The new issue of Offbeat magazine brought the news that New Orleans R & B singer Chuck Carbo has died at the age of 82. Carbo was perhaps yin to the yang of Johnny Adams, the other great Crescent City male R & B frontman/singer. Adams was intense and dramatic; Carbo was cool and laid back. He was perhaps best known for the great single-entendre blues "Meet Me With Your Black Drawers On."
Carbo came up in the world of R & B singles rather than albums; he only made three albums, all fairly late in his life. I was listening to the second one in the car today; my enjoyment was tempered with a little sadness that I never had the chance to hear him perform live. That got me thinking about all the great musicians and bands I never got the chance to hear. I particularly regret not hearing James Booker at Tip's or the Maple Leaf or Lu & Charlie's. My attendance at such a hypothetical show would have been unlikely; Booker died on my 25th birthday, before I ever visited New Orleans. Another regret is strictly impossible - I would have loved to hear King Oliver's band at Lincoln Gardens in 1922 or 1923, when he had Louis Armstrong on second cornet. I was born 50 or so years too late to hear what might have been the greatest jazz band of all time.
I've alway been a little jealous of my friend Ben, who heard my other choice for the greatest jazz band, the Miles Davis Quintet with Wayne Shorter, in 1968 or so. Louis Armstrong and I shared the planet for 12 years, but I never had the chance to hear him. One missed opportunity hurts, because I was so close. My first visit to New York, in 1988, was motivated largely by the desire to hear Gil Evans' band at Sweet Basil. He died a week before I got there.
But I got to thinking about all the incredible music I've experience in person. I have heard:
Ornette Coleman - with Cherry, Haden, and Blackwell!
Magic Slim and the Teardrops at the Zoo Bar in Lincoln, Nebraska. The Zoo Bar is Slim's home base and is one of the great blues bars in the country.
Sonny Rollins on a good night.
The Rebirth Brass Band on a Tuesday night at the Maple Leaf. Of course, I've heard them many times, but my first Tuesday night at the Maple Leaf (April, 1993) is etched into my memory.
Eugene Powell (Sonny Boy Nelson) in Clarksdale, MS. He was too old to tune his own guitar, but he could still play it. The great, doomed Lonnie Pitchford tuned it for him. I also heard Pitchford, Jack Owens, Little Milton, Ike Turner, Clayton Love, Big Jack Johnson, and Othar Turner and the Rising Star Fife & Drum Band perform in Clarksdale.
A whole night of Bonerama at the Maple Leaf.
Kid Shiek, Chester Zardis, Narvin Kimball, Percy & Willie Humphrey (among many others) at Preservation Hall. I heard several of these giants just before they passed or retired.

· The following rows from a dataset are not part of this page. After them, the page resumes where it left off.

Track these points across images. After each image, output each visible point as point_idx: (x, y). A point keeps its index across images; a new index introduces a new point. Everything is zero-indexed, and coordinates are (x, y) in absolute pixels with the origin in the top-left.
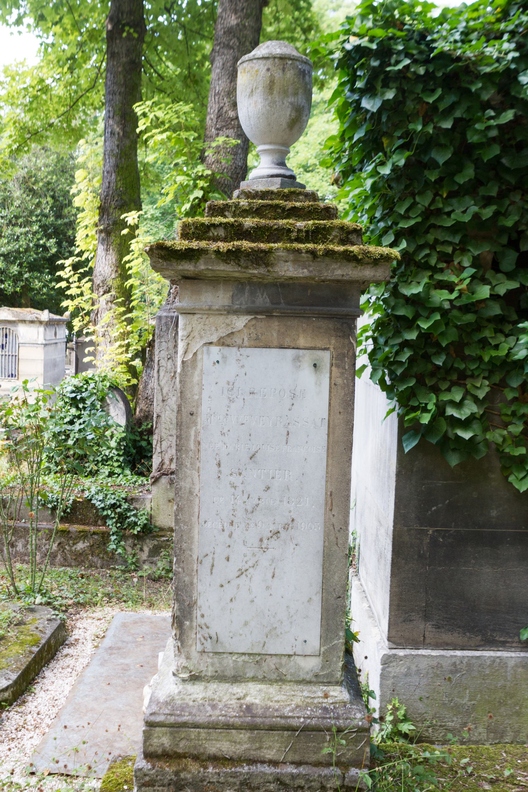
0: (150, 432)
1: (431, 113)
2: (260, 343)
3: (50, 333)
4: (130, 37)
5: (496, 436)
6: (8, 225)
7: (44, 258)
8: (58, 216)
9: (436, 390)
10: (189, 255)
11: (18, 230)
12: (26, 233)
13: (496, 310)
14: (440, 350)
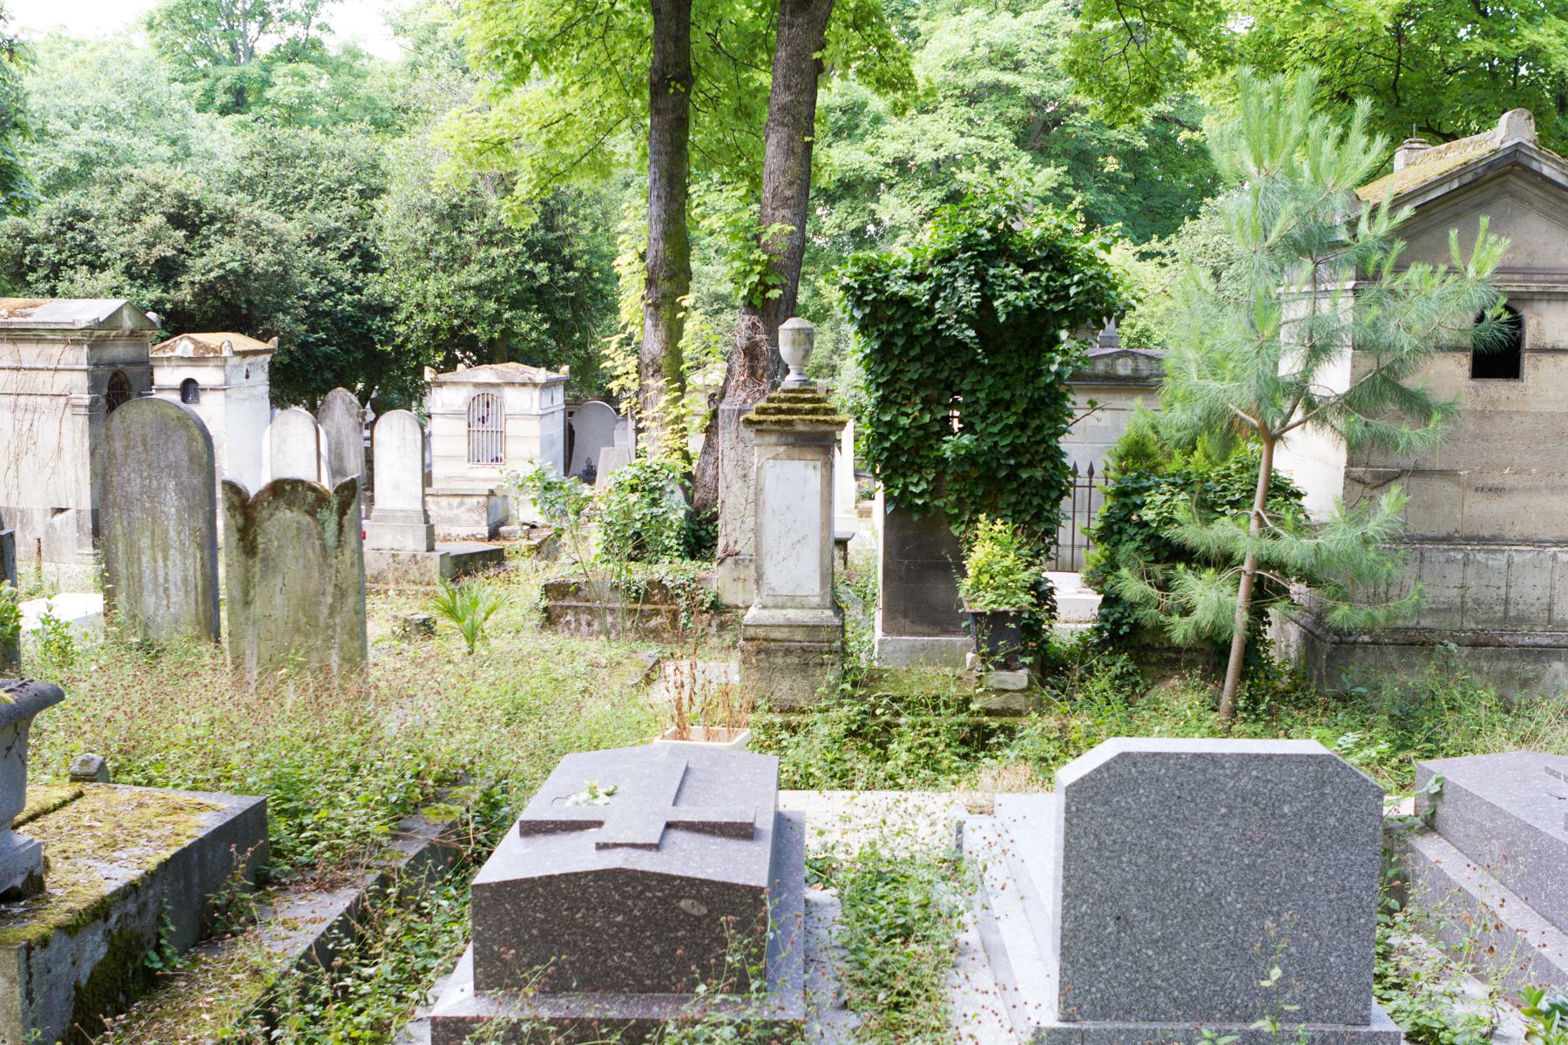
0: (715, 517)
1: (890, 320)
2: (790, 458)
3: (547, 396)
4: (677, 92)
5: (939, 503)
6: (478, 244)
7: (531, 289)
8: (550, 228)
9: (905, 476)
10: (759, 422)
11: (495, 252)
12: (506, 257)
13: (937, 428)
14: (904, 452)
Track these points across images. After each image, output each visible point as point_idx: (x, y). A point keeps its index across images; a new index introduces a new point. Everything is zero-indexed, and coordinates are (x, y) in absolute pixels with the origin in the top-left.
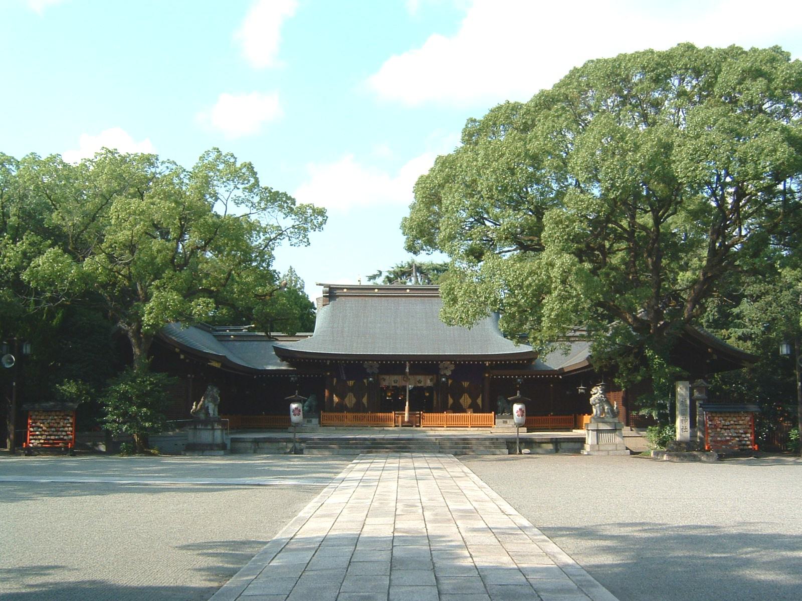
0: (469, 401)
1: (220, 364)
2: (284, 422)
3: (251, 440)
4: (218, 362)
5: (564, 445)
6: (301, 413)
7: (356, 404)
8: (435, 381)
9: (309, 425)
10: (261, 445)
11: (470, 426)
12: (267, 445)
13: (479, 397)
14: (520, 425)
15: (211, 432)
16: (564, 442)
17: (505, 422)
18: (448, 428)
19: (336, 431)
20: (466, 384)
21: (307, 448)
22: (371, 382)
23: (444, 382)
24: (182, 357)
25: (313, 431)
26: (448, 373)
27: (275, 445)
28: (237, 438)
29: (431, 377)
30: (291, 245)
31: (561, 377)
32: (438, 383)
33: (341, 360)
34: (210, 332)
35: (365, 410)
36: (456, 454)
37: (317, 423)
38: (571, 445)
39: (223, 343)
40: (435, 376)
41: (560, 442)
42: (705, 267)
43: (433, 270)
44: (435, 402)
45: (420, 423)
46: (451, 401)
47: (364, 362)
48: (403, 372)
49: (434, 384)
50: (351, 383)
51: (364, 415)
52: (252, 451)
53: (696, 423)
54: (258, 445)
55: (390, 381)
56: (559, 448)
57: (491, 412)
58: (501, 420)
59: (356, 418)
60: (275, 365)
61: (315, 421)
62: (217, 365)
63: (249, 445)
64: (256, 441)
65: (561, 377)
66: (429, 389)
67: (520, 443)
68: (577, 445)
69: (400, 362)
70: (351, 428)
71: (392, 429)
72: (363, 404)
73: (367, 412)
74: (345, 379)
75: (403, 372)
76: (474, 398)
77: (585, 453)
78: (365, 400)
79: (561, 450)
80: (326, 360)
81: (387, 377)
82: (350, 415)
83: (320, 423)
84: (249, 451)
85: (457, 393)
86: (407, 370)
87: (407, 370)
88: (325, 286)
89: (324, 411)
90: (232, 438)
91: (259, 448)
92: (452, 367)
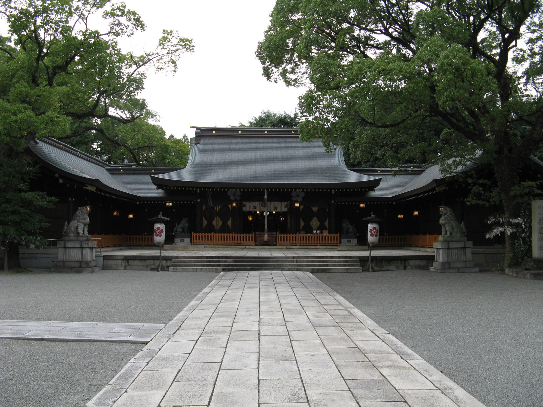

The Art Ensemble of Chicago - several times. I heard one performance from the side of the stage at the Atlanta Jazz Festival after my band had performed.
Count Basie and the band.
Miles Davis. On his 1982 comeback tour, he played a "My Man's Gone Now" that broke my heart.
Steve Lacy. I was lucky enough to hear this master of improvisation solo, in duet with Mal Waldron, with his trio, in quartet with Roswell Rudd, and with his sextet.
The Don Pullen/George Adams Quartet. Now three-quarters gone.
Mattawilda Dobbs in a small recital hall, peforming lieder and sprituals.
Mose Allison at 80 years old and salty as ever.
The patriarch of the Marsalis clan, Ellis, on his home turf, Snug Harbor. I've heard lots of incredible music in this room - Alvin Batiste, Tom McDermott, Evan Christopher....
Eddie Bo, quite a few times. But the performance that made the biggest impression was a happy hour gig. Eddie was playing with a guitarist and a drummer; with his left hand, you don't need a bass. The music was kind of lackluster and touristy when Herlin Riley walked in. He took over on drums, and the music just popped. The regular drummer just sat in the corner and shook his head.
Von Freeman in a little club in Chicago.
Honeyboy Edwards perform "Sweet Home Chicago" in Chicago - at Rosa's. How cool is that?
I could go on, but I'll just say that I've been lucky.